:: ARBEITSANWEISUNG ::
Überführe sämtliche Zeilen aus allen folgenden Einträgen in eine Markdown-Tabelle mit den Spalten „Nr“ und „Zeile“, wobei jede Zeile fortlaufend nummeriert wird. Leerzeilen bleiben dabei unberücksichtigt.

:: VORLIEGENDE ANGABEN ::
◇ ◇ ◇ ◇ ◇ ◇ ◇

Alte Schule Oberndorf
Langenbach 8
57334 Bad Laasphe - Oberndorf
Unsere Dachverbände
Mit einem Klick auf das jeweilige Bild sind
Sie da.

◇ ◇ ◇ ◇ ◇ ◇ ◇

:: ERGEBNIS DER AUFGABE ::
| Nr | Zeile |
|---|---|
| 1 | Alte Schule Oberndorf |
| 2 | Langenbach 8 |
| 3 | 57334 Bad Laasphe - Oberndorf |
| 4 | Unsere Dachverbände |
| 5 | Mit einem Klick auf das jeweilige Bild sind |
| 6 | Sie da. |